Developers and businesses can access AWS services from the new "Singapore" Availability Zones beginning today. Available services now include Amazon Elastic Compute Cloud (Amazon EC2), Amazon Simple Storage Service (Amazon S3), Amazon SimpleDB, Amazon Relational Database Service (Amazon RDS), Amazon Simple Queue Service (Amazon SQS), Amazon CloudFront, Amazon CloudWatch and Amazon Simple Notification Service (Amazon SNS).

If you haven’t checked out the list of AWS services recently, more details on each of these and other services and specific pricing for each is available at the AWS website. Take a look.



Tuesday, April 20, 2010

Open Angel Forum now in Silicon Valley, Thinking Nationally

Don Dodge posted some interesting updates on the Open Angel Forum on his blog today.
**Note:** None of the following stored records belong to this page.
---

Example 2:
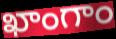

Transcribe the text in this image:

ఖాంగాం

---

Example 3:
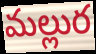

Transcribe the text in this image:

మల్లుర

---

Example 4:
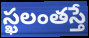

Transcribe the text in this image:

స్ఖలంతస్తే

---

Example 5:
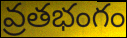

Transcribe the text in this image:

వ్రతభంగం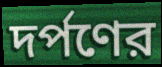
দর্পণেরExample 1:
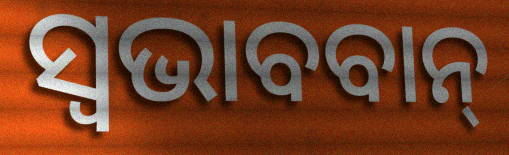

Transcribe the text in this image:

ସ୍ଵଭାବବାନ୍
Don attended the first meeting of the Silicon Valley Chapter and reports that the founder has plans to take the organization both national and global.


Says Don: “Open Angel Forum came to Silicon Valley last Friday night. Dave McClure and Shervin Pishevar are the Silicon Valley chapter leaders for OAF. Jeff Clavier, Andrea Zurek (XG Ventures), Cyan Banister, Pejman Nozad, Chris Yeh, and others attended the first meeting. This is an invitation only group, and these Angels all write checks. Each Angel listed some of their most recent or notable investments to start out the meeting. Some of the biggest names in tech were mentioned, and many of the current hottest startups. It is an impressive group.”

There was a lively discussion about how to make the investment process flow more smoothly, and specifically around how to structure convertible notes that are simple, fair, fast, and inexpensive to put together. Neither Don nor I favor convertible notes, so I’ll refer you to his earlier post on this topic..

And while I applaud the attempt to make angel capital more accessible to entrepreneurs, I feel a need to point out that in not charging presenters the Forum is not innovating, but is just following the tradition of most existing angel groups, including those located here in the Northeast, as I wrote earlier this year.

Says Don: “See Open Angel Forum for news on future meetings and locations. Jason Calacanis never thinks small. He wants to take this nationwide...and global.”


Stephen King, Book Pricing, Kindle, and RiverRun

I just received a press release from Amazon announcing that Stephen King’s new novella, Blockade Billy, is available now on Kindle for $7.00.

Since I’ve been following the debate about electronic vs. traditional book pricing, I checked on the Amazon site and found that a hardcover version of the novella is available for pre-order: price, $10.11, shipping date May 25.

So the Kindle version is available five weeks earlier and costs 21% less. And, of course, the book needs shipping. I have Amazon Prime, so the apparent shipping cost is free. If you already have a Kindle, the apparent cost for that is also free. The actual costs are higher of course but difficult to calculate so most users won’t bother.

Just for fun, assume that I buy 36 books in a year (one every ten days), at an Amazon price of $20.00 each. Assuming the same discount as the King novella, I would pay $720 for hardbound books and $570 for Kindle versions. A basic Kindle costs $259, or $86 annually, assuming three year depreciation. Free two-day shipping with Amazon Prime is $79 annually.

So who is the big winner: The Kindle ($656 vs. $849) by almost $200 plus earlier availability.

Who is the big loser? Alas, my favorite local book seller, RiverRun Bookstore, which needs to charge full price: $14.99 for the new novella, almost $1100 for my 36 books.

Sorry Tom, but please keep up the book signings and author readings for us.